[Brief]
Any picture in the data below should be skipped, while every line is repeated exactly.

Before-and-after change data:
********

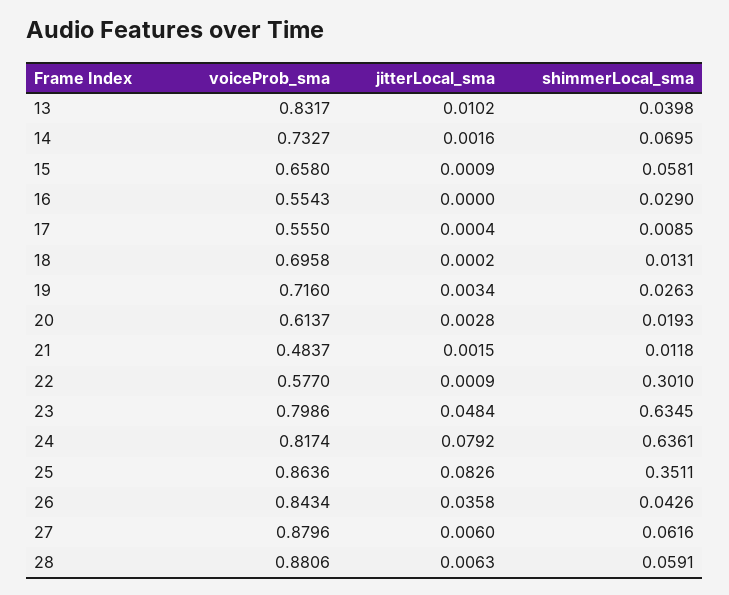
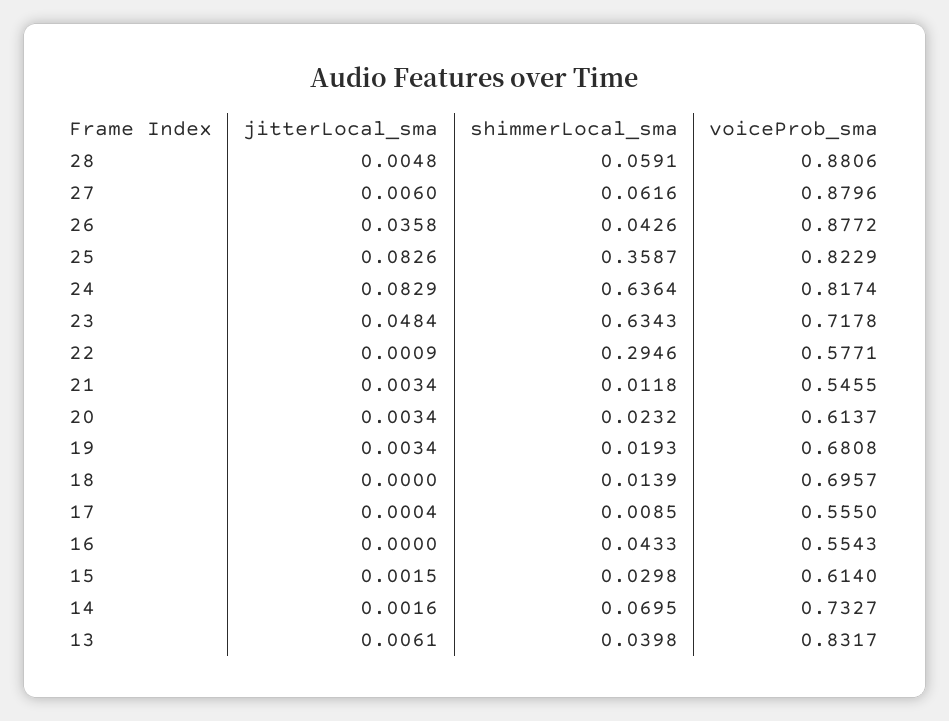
  {
    "voiceProb_sma": {
      "13": 0.8317,
      "14": 0.7327,
-     "15": 0.658,
+     "15": 0.614,
      "16": 0.5543,
      "17": 0.555,
-     "18": 0.6958,
+     "18": 0.6957,
-     "19": 0.716,
+     "19": 0.6808,
      "20": 0.6137,
-     "21": 0.4837,
+     "21": 0.5455,
-     "22": 0.577,
+     "22": 0.5771,
-     "23": 0.7986,
+     "23": 0.7178,
      "24": 0.8174,
-     "25": 0.8636,
+     "25": 0.8229,
-     "26": 0.8434,
+     "26": 0.8772,
      "27": 0.8796,
      "28": 0.8806
    },
    "jitterLocal_sma": {
-     "13": 0.0102,
+     "13": 0.0061,
      "14": 0.0016,
-     "15": 0.0009,
+     "15": 0.0015,
      "16": 0,
      "17": 0.0004,
-     "18": 0.0002,
+     "18": 0,
      "19": 0.0034,
-     "20": 0.0028,
+     "20": 0.0034,
-     "21": 0.0015,
+     "21": 0.0034,
      "22": 0.0009,
      "23": 0.0484,
-     "24": 0.0792,
+     "24": 0.0829,
      "25": 0.0826,
      "26": 0.0358,
      "27": 0.006,
-     "28": 0.0063
+     "28": 0.0048
    },
    "shimmerLocal_sma": {
      "13": 0.0398,
      "14": 0.0695,
-     "15": 0.0581,
+     "15": 0.0298,
-     "16": 0.029,
+     "16": 0.0433,
      "17": 0.0085,
-     "18": 0.0131,
+     "18": 0.0139,
-     "19": 0.0263,
+     "19": 0.0193,
-     "20": 0.0193,
+     "20": 0.0232,
      "21": 0.0118,
-     "22": 0.301,
+     "22": 0.2946,
-     "23": 0.6345,
+     "23": 0.6343,
-     "24": 0.6361,
+     "24": 0.6364,
-     "25": 0.3511,
+     "25": 0.3587,
      "26": 0.0426,
      "27": 0.0616,
      "28": 0.0591
    }
  }

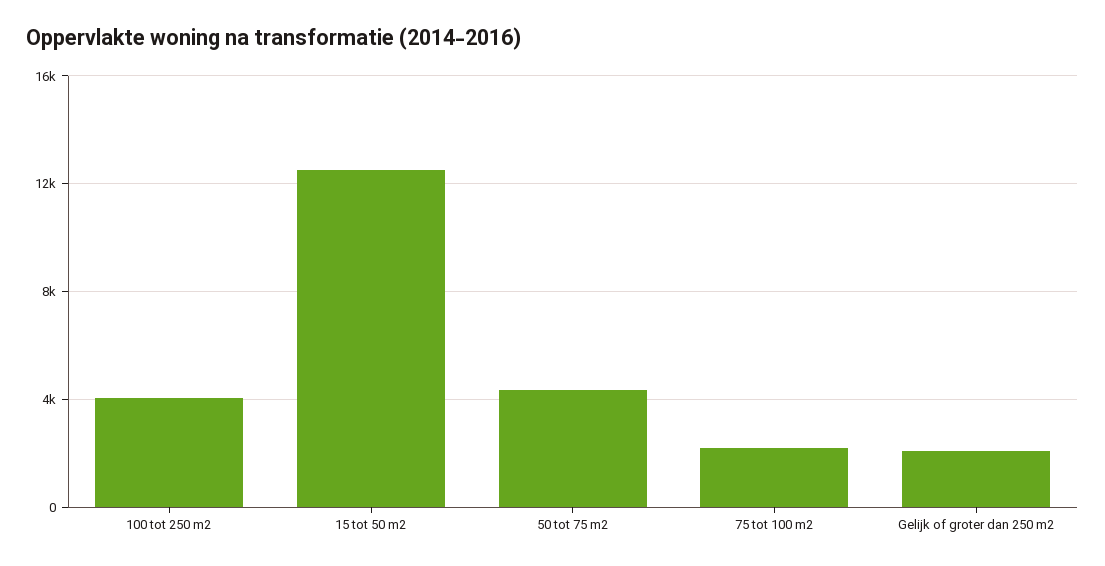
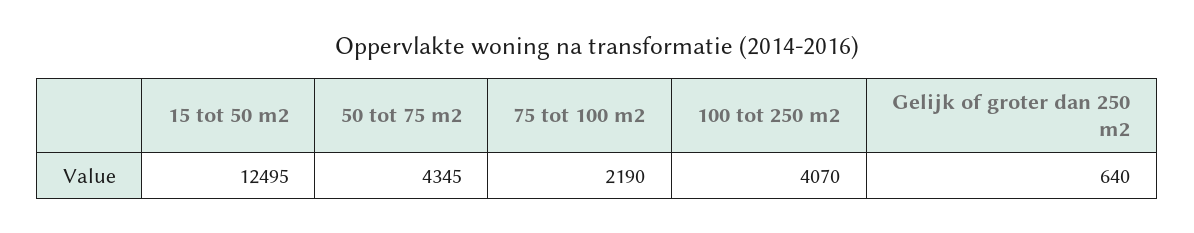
  {
    "100 tot 250 m2": 4070,
    "15 tot 50 m2": 12495,
    "50 tot 75 m2": 4345,
    "75 tot 100 m2": 2190,
-   "Gelijk of groter dan 250 m2": 2000
+   "Gelijk of groter dan 250 m2": 640
  }

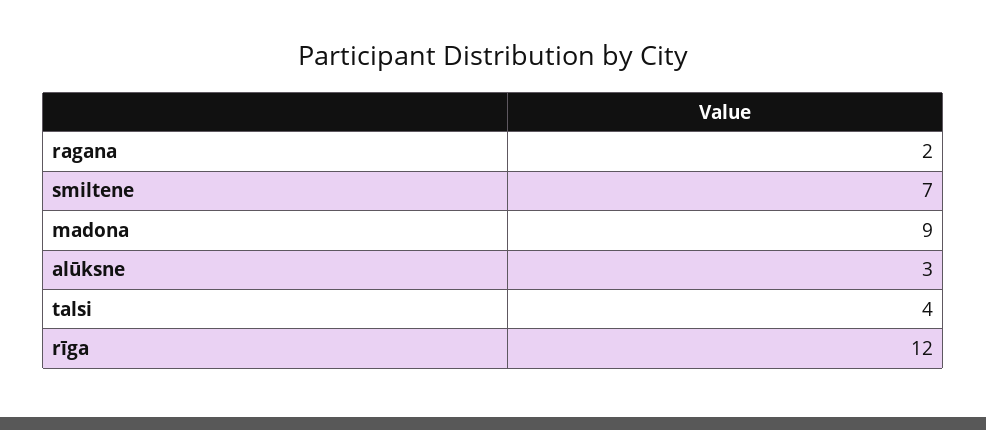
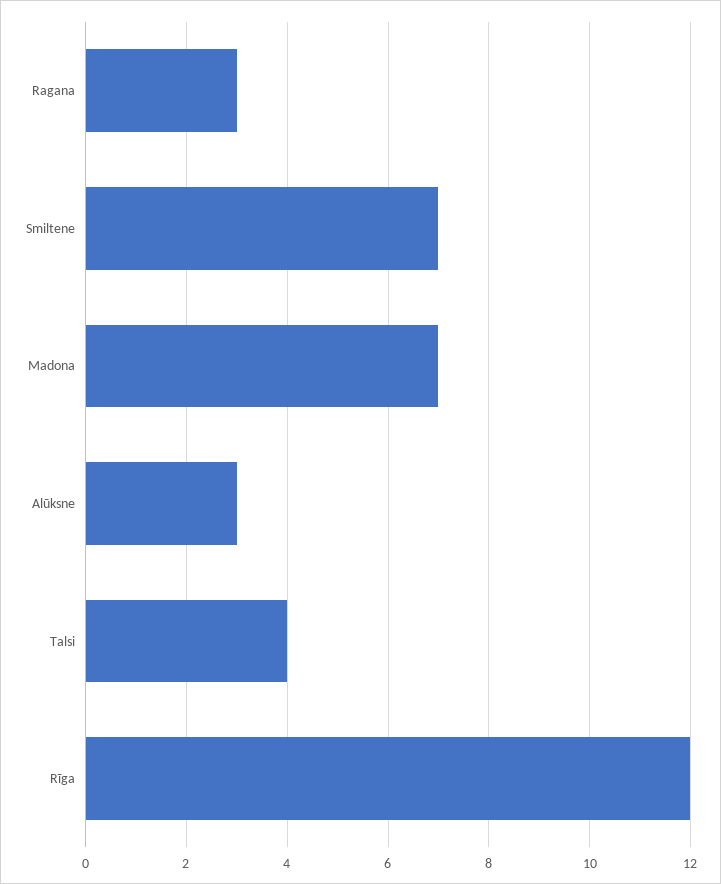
  {
-   "ragana": 2,
+   "ragana": 3,
    "smiltene": 7,
-   "madona": 9,
+   "madona": 7,
    "alūksne": 3,
    "talsi": 4,
    "rīga": 12
  }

********

[Solution below]
  {
    "voiceProb_sma": {
      "13": 0.8317,
      "14": 0.7327,
-     "15": 0.658,
+     "15": 0.614,
      "16": 0.5543,
      "17": 0.555,
-     "18": 0.6958,
+     "18": 0.6957,
-     "19": 0.716,
+     "19": 0.6808,
      "20": 0.6137,
-     "21": 0.4837,
+     "21": 0.5455,
-     "22": 0.577,
+     "22": 0.5771,
-     "23": 0.7986,
+     "23": 0.7178,
      "24": 0.8174,
-     "25": 0.8636,
+     "25": 0.8229,
-     "26": 0.8434,
+     "26": 0.8772,
      "27": 0.8796,
      "28": 0.8806
    },
    "jitterLocal_sma": {
-     "13": 0.0102,
+     "13": 0.0061,
      "14": 0.0016,
-     "15": 0.0009,
+     "15": 0.0015,
      "16": 0,
      "17": 0.0004,
-     "18": 0.0002,
+     "18": 0,
      "19": 0.0034,
-     "20": 0.0028,
+     "20": 0.0034,
-     "21": 0.0015,
+     "21": 0.0034,
      "22": 0.0009,
      "23": 0.0484,
-     "24": 0.0792,
+     "24": 0.0829,
      "25": 0.0826,
      "26": 0.0358,
      "27": 0.006,
-     "28": 0.0063
+     "28": 0.0048
    },
    "shimmerLocal_sma": {
      "13": 0.0398,
      "14": 0.0695,
-     "15": 0.0581,
+     "15": 0.0298,
-     "16": 0.029,
+     "16": 0.0433,
      "17": 0.0085,
-     "18": 0.0131,
+     "18": 0.0139,
-     "19": 0.0263,
+     "19": 0.0193,
-     "20": 0.0193,
+     "20": 0.0232,
      "21": 0.0118,
-     "22": 0.301,
+     "22": 0.2946,
-     "23": 0.6345,
+     "23": 0.6343,
-     "24": 0.6361,
+     "24": 0.6364,
-     "25": 0.3511,
+     "25": 0.3587,
      "26": 0.0426,
      "27": 0.0616,
      "28": 0.0591
    }
  }

  {
    "100 tot 250 m2": 4070,
    "15 tot 50 m2": 12495,
    "50 tot 75 m2": 4345,
    "75 tot 100 m2": 2190,
-   "Gelijk of groter dan 250 m2": 2000
+   "Gelijk of groter dan 250 m2": 640
  }

  {
-   "ragana": 2,
+   "ragana": 3,
    "smiltene": 7,
-   "madona": 9,
+   "madona": 7,
    "alūksne": 3,
    "talsi": 4,
    "rīga": 12
  }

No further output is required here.